Para justificar o pedido de verba extra, o ministério argumenta que parte do dinheiro destinado às estradas usadas no escoamento da safra agrícola teve de ser usado em rodovias no Nordeste, esburacadas com as chuvas de verão.
O investimento pago na área de transportes em 2004 (R$ 554 mil) é menos da metade do gasto feito até a mesma data em publicidade institucional, aquela que cuida da imagem do governo (R$ 1.143 milhão), revela ainda o Siafi.
A maior obra com que Lula gostaria de marcar seu mandato no Planalto -a transposição das águas do rio São Francisco- não terá início neste ano. A previsão de gastos em 2004, cerca de R$ 40 milhões, será suficiente só para os estudos prévios, segundo o Ministério da Integração Nacional.

Corte sob revisão
O secretário-executivo do Ministério da Fazenda, Bernard Appy, disse que o governo analisa a possibilidade de reduzir o corte de R$ 6 bilhões no Orçamento, decretado em fevereiro.

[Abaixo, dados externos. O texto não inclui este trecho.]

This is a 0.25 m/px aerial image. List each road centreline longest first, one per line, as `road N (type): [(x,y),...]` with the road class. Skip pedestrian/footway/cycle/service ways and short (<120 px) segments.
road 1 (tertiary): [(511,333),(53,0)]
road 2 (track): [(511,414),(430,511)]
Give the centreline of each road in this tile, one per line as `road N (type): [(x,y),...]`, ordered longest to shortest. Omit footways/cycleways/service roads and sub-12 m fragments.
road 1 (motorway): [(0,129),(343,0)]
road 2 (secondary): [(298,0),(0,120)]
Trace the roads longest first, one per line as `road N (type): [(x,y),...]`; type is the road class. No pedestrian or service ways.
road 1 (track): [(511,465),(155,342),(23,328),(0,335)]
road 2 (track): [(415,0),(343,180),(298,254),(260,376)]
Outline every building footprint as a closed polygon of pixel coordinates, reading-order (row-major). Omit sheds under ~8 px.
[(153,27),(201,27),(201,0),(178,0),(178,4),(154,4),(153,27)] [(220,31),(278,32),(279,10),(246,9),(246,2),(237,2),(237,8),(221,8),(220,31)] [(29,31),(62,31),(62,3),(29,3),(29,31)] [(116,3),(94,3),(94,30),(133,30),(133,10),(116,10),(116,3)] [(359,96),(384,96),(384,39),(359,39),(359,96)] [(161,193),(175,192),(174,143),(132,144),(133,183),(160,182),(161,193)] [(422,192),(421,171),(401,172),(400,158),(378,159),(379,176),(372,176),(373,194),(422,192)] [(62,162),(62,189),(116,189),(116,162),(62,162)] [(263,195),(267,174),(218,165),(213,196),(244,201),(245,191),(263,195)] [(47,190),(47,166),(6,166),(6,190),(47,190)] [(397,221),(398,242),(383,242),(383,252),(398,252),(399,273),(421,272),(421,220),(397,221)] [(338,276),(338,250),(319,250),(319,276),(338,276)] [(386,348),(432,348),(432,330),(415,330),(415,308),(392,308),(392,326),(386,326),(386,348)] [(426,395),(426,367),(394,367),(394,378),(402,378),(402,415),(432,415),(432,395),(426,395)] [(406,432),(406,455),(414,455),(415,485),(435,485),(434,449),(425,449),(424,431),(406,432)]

A liberação de recursos poderá beneficiar o Bolsa-Família, principal programa de transferência de renda aos pobres do governo federal, além da reforma agrária, adiantou.
A decisão sobre a revisão dos cortes sairá só no mês que vem. Nos dois primeiros meses do ano, a Receita Federal arrecadou R$ 2 bilhões a mais que o previsto e tudo agora depende do ritmo de crescimento da economia.
"O objetivo do governo é cumprir o superávit primário [receitas menos despesas, exceto pagamento de juros] de 4,25% do PIB [Produto Interno Bruto]. Se na reavaliação da programação financeira for observado um espaço adicional de gastos, nós vamos fazer a ampliação", disse Appy.
Para levar adiante os investimentos necessários em infra-estrutura, sobretudo nas áreas de transportes e geração de energia, a principal aposta nessa área são as PPPs (Parcerias Público-Privadas). "O sistema permite investimentos e garante consistência fiscal de longo prazo para o país."
Mas um estudo do Instituto de Pesquisa Econômica Aplicada, vinculado ao Ministério do Planejamento, manifesta o receio de que as parcerias criem "um novo legado de esqueletos, ou seja, um desequilíbrio entre receitas e despesas de longo prazo".